What the task requires.
Resume the news article below on Steel & Tube's revenue forecast, starting after its last sentence.

Steel & Tube expects annual revenue to grow 13%
Steel & Tube expects annual revenue to grow 13% on stainless acquisition.
Steel & Tube expects annual revenue to grow 13% on stainless acquisition.
Steel & Tube [NZX: STU], the steel building products manufacturer, expects full-year revenue to increase 13 percent as its stainless steel acquisition boosts earnings, while the wider trading environment remains competitive as falling dairy prices and a high New Zealand dollar weigh on key sectors.
Revenue will rise to $500 million in the year ending June 30, 2015, from last year's $441 million which was boosted by $13 million as a result of the S&T Stainless acquisition in April, chief executive Dave Taylor told shareholders at the annual meeting in Wellington. The Lower Hutt-based company acquired Tata Steel (Australasia), the local division of the Indian manufacturer now renamed S&T Stainless, for $28.1 million, giving it market share of stainless, engineering steel and floor decking products in New Zealand.
The company didn't provide a profit forecast.
The wider trading environment was benefiting from a lift in economic activity, although "volatility remained, given the project nature of some of our key sectors," Taylor said. In particular, the 40 percent fall in the global dairy price from its peak earlier in the year had seen some orders cancelled in the rural sector, although investments for longer-term processing capacity continued. The manufacturing sector, and in particular exporters, had also been volatile as businesses were "struggling against an over-valued dollar" but the recent depreciation of the currency had seen improvements in the sector.
Steel & Tube chairman John Anderson told shareholders the New Zealand outlook remained "relatively robust, although the first few months of this current financial year had a moderating effect."
"Investments in dairy processing continue, despite what will inevitably be a short-term decline in commodity prices, providing a good outline for the stainless business," Anderson said. "Manufacturing appears resilient."

(Collected data entries)
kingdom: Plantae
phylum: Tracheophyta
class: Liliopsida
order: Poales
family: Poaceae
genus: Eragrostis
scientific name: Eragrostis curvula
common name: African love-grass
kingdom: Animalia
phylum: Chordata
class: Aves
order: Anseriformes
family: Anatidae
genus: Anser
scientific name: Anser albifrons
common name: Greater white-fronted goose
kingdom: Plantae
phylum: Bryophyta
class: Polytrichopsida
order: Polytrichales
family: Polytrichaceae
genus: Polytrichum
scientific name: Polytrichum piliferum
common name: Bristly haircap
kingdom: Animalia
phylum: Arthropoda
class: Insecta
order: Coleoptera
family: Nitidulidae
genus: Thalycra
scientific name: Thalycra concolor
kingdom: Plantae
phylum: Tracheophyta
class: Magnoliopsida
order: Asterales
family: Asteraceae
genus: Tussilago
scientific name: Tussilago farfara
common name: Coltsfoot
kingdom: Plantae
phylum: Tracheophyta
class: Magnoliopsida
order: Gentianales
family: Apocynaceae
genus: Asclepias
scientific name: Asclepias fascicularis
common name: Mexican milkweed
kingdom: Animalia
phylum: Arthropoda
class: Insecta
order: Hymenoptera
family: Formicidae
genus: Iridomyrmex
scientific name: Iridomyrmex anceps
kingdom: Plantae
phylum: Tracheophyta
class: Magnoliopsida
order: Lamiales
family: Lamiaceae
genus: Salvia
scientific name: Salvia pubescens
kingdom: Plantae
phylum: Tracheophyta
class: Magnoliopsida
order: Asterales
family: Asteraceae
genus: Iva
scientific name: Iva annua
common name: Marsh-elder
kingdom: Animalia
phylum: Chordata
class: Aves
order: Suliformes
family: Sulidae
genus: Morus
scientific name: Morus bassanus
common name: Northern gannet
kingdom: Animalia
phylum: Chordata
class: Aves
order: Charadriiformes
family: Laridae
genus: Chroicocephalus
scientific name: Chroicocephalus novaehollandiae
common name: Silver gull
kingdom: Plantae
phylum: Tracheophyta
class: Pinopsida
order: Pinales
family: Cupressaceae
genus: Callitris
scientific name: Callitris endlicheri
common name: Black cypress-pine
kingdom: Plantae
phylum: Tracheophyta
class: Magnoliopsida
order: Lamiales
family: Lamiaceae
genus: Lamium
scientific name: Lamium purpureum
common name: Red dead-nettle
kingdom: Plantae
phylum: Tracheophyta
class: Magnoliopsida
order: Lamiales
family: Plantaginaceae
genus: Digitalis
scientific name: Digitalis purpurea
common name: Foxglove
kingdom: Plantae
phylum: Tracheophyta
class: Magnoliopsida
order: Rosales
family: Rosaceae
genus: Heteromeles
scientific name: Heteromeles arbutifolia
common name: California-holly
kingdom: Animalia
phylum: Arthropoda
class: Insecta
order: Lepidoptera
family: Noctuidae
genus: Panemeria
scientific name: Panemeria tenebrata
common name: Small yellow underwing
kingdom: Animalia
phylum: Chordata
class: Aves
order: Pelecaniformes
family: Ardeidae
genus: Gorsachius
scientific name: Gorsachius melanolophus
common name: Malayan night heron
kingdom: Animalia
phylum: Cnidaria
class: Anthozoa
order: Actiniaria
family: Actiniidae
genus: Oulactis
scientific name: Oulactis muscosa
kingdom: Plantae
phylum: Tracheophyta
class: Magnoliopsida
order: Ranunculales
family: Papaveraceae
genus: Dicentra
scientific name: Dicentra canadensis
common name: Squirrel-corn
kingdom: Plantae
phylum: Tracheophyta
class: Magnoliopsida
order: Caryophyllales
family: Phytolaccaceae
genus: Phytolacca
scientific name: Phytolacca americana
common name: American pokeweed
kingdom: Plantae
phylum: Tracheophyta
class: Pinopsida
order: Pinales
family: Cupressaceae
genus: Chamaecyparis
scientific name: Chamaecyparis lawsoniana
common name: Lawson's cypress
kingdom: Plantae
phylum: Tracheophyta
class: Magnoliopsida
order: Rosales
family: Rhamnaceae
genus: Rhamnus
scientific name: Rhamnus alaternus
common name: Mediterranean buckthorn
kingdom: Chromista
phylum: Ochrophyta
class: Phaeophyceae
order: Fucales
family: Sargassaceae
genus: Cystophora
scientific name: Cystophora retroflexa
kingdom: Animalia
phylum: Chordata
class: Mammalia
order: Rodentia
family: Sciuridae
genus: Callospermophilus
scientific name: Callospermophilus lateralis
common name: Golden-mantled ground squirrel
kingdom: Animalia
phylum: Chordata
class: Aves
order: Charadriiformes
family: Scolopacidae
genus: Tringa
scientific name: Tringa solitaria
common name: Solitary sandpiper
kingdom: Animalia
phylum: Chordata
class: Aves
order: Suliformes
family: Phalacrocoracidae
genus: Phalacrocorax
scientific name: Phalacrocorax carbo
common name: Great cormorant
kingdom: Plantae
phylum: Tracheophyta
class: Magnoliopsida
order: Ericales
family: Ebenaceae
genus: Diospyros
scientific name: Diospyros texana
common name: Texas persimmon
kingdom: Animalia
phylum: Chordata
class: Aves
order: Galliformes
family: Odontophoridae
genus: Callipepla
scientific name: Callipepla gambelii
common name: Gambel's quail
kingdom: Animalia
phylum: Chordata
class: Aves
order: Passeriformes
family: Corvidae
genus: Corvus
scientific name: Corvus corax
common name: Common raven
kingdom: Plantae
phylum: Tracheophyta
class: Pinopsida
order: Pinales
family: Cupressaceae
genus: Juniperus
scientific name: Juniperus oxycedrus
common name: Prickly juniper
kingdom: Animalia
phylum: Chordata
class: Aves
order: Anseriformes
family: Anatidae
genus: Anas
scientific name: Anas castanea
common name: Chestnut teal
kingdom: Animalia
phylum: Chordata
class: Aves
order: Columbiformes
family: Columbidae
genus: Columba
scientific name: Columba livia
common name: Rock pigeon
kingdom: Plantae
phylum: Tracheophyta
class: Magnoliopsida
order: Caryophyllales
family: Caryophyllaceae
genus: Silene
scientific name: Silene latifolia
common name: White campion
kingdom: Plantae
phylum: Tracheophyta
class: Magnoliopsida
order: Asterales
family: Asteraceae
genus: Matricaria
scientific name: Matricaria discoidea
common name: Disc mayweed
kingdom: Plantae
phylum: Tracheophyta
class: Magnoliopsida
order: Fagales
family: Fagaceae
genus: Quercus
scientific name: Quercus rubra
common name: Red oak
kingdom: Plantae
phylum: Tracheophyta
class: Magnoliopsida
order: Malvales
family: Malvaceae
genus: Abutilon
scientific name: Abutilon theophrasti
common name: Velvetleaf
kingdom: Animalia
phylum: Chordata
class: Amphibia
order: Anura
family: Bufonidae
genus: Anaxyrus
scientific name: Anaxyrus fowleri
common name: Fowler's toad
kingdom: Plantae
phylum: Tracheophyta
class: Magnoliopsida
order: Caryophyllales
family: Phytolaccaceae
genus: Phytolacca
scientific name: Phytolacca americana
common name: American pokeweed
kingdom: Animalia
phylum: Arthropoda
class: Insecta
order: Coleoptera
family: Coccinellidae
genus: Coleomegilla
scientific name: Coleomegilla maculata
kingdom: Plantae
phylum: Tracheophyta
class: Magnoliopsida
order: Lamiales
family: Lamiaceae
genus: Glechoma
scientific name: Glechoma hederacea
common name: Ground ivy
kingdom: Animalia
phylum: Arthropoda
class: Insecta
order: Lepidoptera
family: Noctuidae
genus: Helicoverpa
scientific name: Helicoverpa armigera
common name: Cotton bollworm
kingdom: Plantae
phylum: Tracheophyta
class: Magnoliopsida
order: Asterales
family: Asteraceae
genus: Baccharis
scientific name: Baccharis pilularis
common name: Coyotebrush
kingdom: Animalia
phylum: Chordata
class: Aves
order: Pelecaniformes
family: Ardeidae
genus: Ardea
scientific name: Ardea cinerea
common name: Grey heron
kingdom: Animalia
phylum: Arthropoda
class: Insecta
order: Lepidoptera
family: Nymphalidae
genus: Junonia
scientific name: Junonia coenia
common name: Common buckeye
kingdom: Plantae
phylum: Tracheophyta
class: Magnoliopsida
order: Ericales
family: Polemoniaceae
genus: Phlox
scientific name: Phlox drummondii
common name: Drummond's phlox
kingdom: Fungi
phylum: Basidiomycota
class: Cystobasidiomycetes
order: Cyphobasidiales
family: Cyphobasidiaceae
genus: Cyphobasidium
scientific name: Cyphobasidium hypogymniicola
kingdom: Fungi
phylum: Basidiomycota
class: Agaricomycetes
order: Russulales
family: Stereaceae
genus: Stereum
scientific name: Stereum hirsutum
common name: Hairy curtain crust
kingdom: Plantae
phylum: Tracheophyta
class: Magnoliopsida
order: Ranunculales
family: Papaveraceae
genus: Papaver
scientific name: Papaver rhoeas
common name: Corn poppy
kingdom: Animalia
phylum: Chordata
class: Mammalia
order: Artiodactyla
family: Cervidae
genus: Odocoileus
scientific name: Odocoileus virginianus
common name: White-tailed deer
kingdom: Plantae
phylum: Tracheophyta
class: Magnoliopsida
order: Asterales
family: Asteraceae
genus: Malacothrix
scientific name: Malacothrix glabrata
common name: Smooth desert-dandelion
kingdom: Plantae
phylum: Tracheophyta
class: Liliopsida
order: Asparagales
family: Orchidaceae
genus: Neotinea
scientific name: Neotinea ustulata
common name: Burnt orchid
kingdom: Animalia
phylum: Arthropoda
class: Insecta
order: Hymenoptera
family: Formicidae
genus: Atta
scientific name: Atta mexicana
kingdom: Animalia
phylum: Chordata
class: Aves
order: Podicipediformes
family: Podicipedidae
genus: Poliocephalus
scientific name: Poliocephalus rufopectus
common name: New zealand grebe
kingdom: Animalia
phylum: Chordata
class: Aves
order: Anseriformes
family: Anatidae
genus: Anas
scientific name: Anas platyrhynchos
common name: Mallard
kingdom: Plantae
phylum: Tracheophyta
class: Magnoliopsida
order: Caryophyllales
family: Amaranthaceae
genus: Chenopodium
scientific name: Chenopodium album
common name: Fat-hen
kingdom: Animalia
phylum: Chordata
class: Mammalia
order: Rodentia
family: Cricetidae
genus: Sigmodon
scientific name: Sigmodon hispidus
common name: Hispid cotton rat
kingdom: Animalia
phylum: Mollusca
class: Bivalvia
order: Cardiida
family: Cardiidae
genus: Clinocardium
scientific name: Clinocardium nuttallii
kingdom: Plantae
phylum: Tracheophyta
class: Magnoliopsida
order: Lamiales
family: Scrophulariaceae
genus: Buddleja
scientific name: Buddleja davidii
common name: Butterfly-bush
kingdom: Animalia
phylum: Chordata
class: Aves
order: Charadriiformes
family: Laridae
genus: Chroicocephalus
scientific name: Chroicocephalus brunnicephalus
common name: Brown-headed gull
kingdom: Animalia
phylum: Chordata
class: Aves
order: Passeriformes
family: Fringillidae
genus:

Expected answer.
Residential building, particularly in Auckland and Christchurch, was leading most construction activity, while non-residential construction continued at a slower pace, with the exception of the Christchurch city rebuild, New Zealand's second-largest city which was devastated by a series of earthquakes in 2010 and 2011, and ongoing development in Auckland. Activity in the oil and gas sector had also fallen.
In February, BlueScope Steel, Australia’s largest steelmaker and owner of the New Zealand Steel mill, bought Fletcher Building’s Pacific Steel in a $120 million deal that saw BlueScoope become the country's only steel maker. Taylor, in response to a shareholder's question on whether the sale would have any effect on Steel & Tube's operations, said it had given Steel & Tube more power as the business's largest customer.
"Being the leading distributor here in New Zealand we're effectively one of their largest customers," Taylor said. "Both organisations actually do not have competing organisations in New Zealand. So the fact they were in disparate organisations but have come together effectively does not change the dynamics. It fundamentally means we are now an even more critical customer of a larger organisation and we're looking to leverage that to some degree."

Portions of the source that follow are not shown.